Mr. Rawlings in a message to mark the 32nd anniversary of the revolution he led to overthrow the constitutionally elected People’s National Party (PNP) administration headed then by the late Dr. Hilla Limann, maintained his resolve to “continue to confront the rot that is eroding the values many laid down their lives for”.
“Some of us cannot and will never depart from the principles that led to the revolution and sustained it for so long. We shall continue to confront the rot that is eroding the values many laid down their lives for. The struggle continues!” He stated.
The former head of the Armed Forces Revolutionary Council (AFRC) ruled the country as a military leader under the Provisional National Defence Council (PNDC) until 1992, when he stepped down to to contest the presidential election as a civilian.

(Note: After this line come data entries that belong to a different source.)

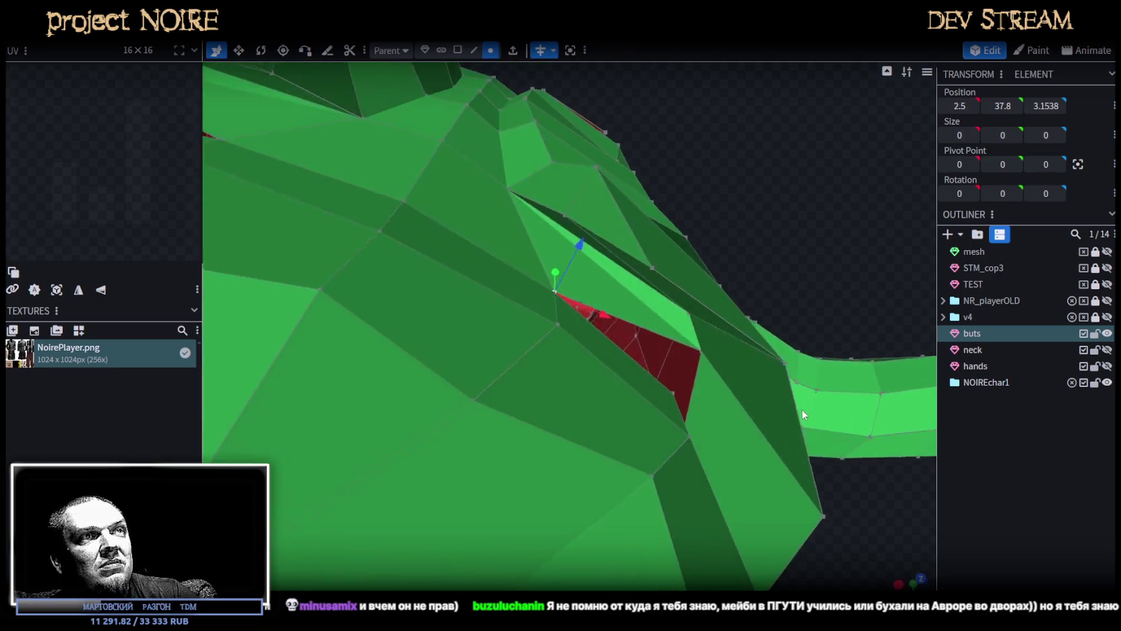
{"action": "mouse_move", "coordinate": [707, 348]}
{"action": "left_mouse_down"}
{"action": "mouse_move", "coordinate": [772, 388]}
{"action": "mouse_move", "coordinate": [721, 340]}
{"action": "left_mouse_up"}
{"action": "left_click", "coordinate": [721, 338], "text": "shift"}
{"action": "right_click", "coordinate": [724, 342]}
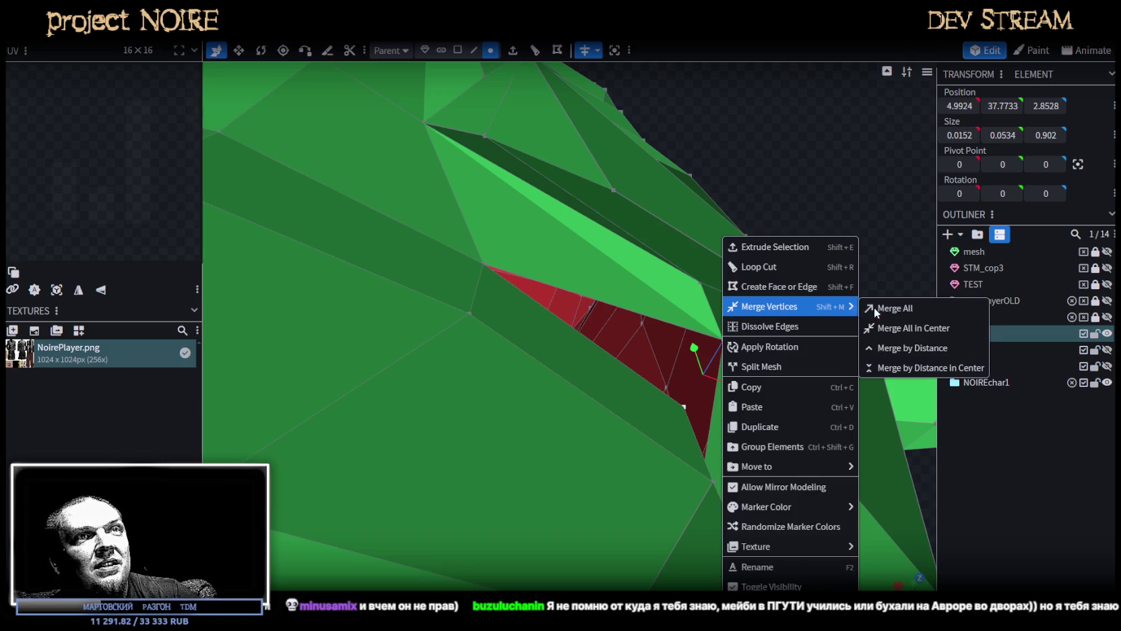
{"action": "left_click", "coordinate": [882, 309]}
Weld two more seam vertex pairs, including one on the outer waist side.
{"action": "mouse_move", "coordinate": [803, 410]}
{"action": "left_mouse_down"}
{"action": "mouse_move", "coordinate": [838, 495]}
{"action": "mouse_move", "coordinate": [751, 462]}
{"action": "mouse_move", "coordinate": [555, 491]}
{"action": "mouse_move", "coordinate": [322, 455]}
{"action": "mouse_move", "coordinate": [425, 356]}
{"action": "mouse_move", "coordinate": [329, 446]}
{"action": "mouse_move", "coordinate": [359, 518]}
{"action": "mouse_move", "coordinate": [416, 270]}
{"action": "mouse_move", "coordinate": [343, 343]}
{"action": "mouse_move", "coordinate": [323, 323]}
{"action": "left_mouse_up"}
{"action": "left_click", "coordinate": [528, 426]}
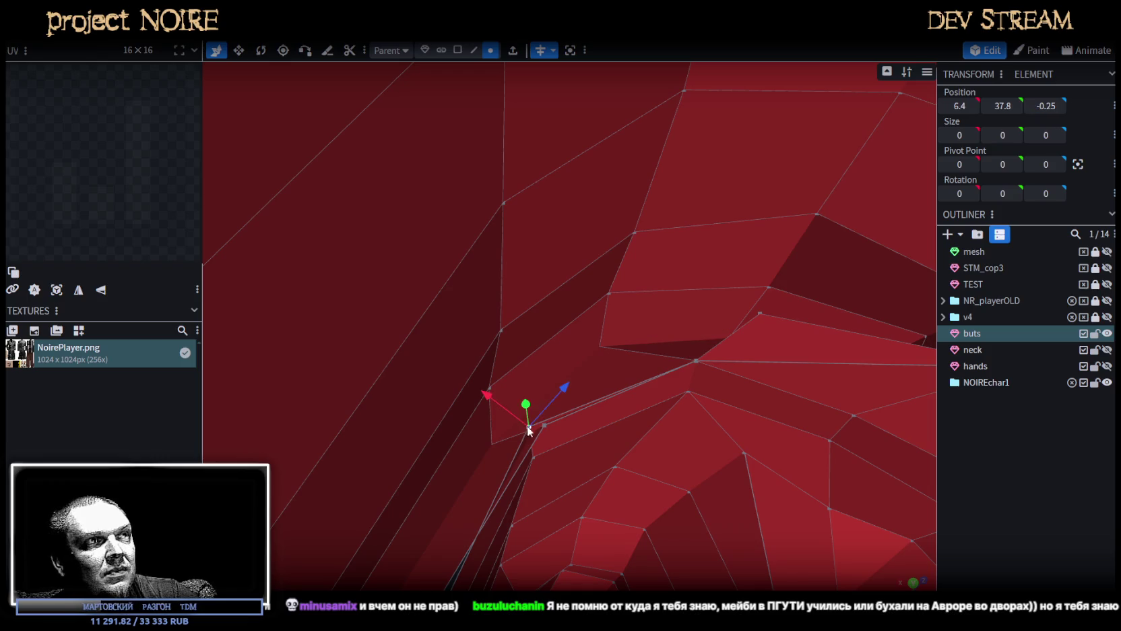
{"action": "right_click", "coordinate": [544, 424]}
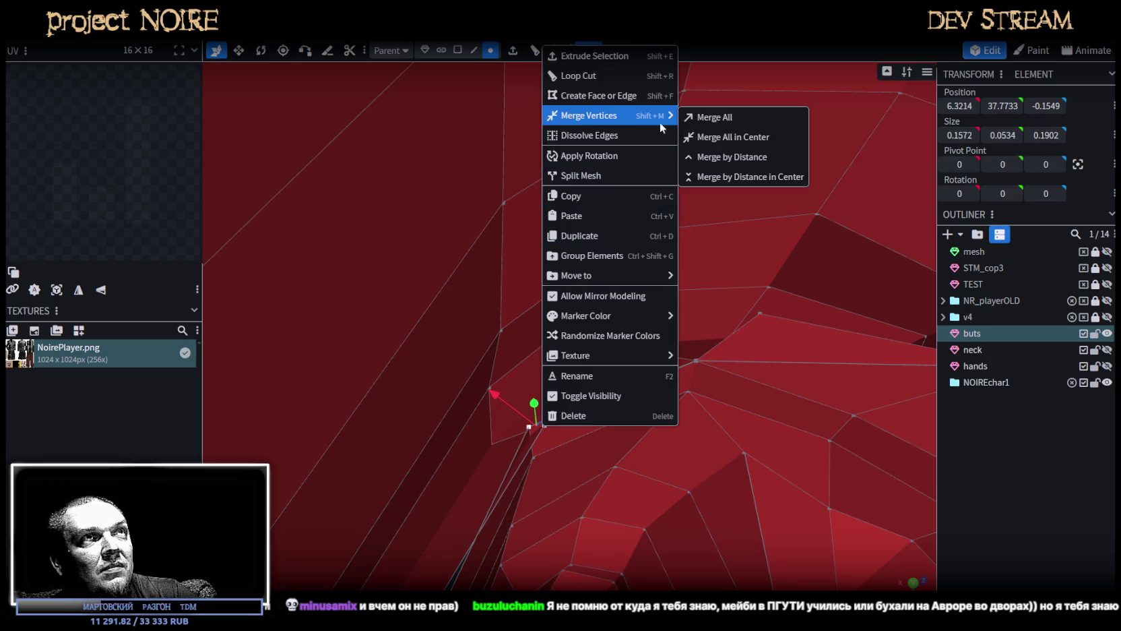
{"action": "left_click", "coordinate": [714, 119]}
{"action": "mouse_move", "coordinate": [584, 206]}
{"action": "left_mouse_down"}
{"action": "mouse_move", "coordinate": [400, 439]}
{"action": "mouse_move", "coordinate": [385, 440]}
{"action": "mouse_move", "coordinate": [380, 271]}
{"action": "mouse_move", "coordinate": [406, 394]}
{"action": "mouse_move", "coordinate": [423, 401]}
{"action": "mouse_move", "coordinate": [531, 305]}
{"action": "left_mouse_up"}
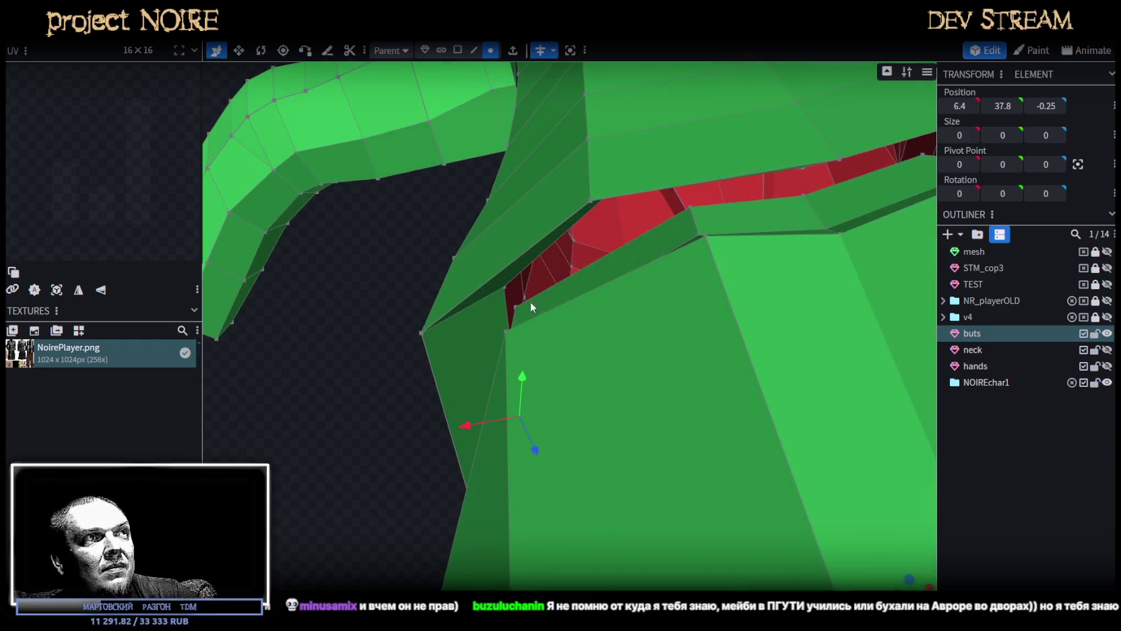
{"action": "left_click", "coordinate": [517, 308], "text": "shift"}
{"action": "right_click", "coordinate": [506, 286]}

He subsequently explained that the “holy war” was necessary due to the PNP’s failure to provide effective leadership and by the collapse of the national economy and state services.
Mr. Rawlings commended the “cadres, foot soldiers and the millions of Ghanaians who in diverse ways played a role in the decade that stopped the rot”.
“Thirty-two years ago a revolutionary wave swept across the country and brought in its wake a sense of national purpose and responsibility. Ghanaians once again embraced patriotism and fought with their lives to bring the country back onto its feet after confronting huge challenges including a debilitating famine and the deportation of over one million of our compatriots from Nigeria.
“Through your combined sweat and toil, Ghana saw significant socio-economic and socio-political development that is unsurpassed in the nation’s history. The relative political stability from 1981 till today is because you the people of Ghana took your destiny into your hands and decided that you were going to thread a path of development that was fashioned on the principles of probity, accountability, freedom and justice.”
He is however unhappy that the “core tenet” of the revolt has been eroded giving rise to corruption in government.
He therefore urged Ghanaians to “recognise that the challenge is not one only for political leadership”.
“We all have a role to play in instilling sound values of probity, accountability, freedom and justice in our society.
“Today your sweat and toil has been eroded by a culture of corruption that is practiced and tolerated by those who are supposed to fight it,” Mr. Rawlings stressed.